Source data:
§
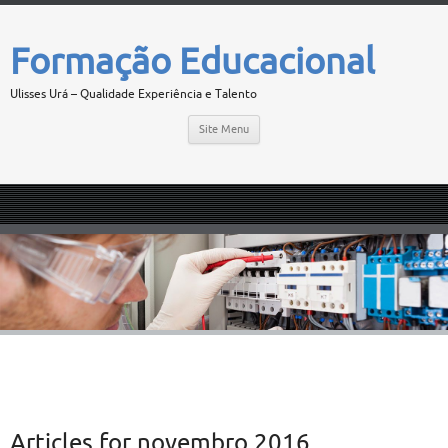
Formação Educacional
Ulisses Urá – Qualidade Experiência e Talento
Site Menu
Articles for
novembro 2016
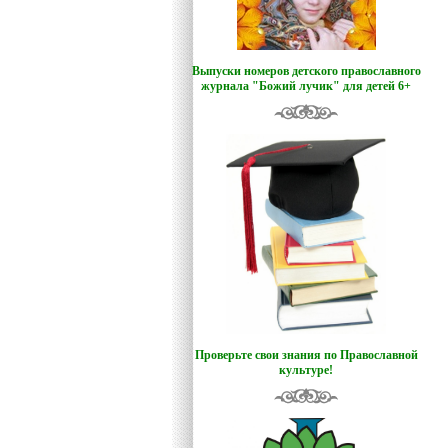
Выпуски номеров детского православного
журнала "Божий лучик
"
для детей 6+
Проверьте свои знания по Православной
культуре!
§
The preceding entries should be duplicated word for word; no picture belongs in the copy.

= Exercise result =
Formação Educacional
Ulisses Urá – Qualidade Experiência e Talento
Site Menu
Articles for
novembro 2016
Выпуски номеров детского православного
журнала "Божий лучик
"
для детей 6+
Проверьте свои знания по Православной
культуре!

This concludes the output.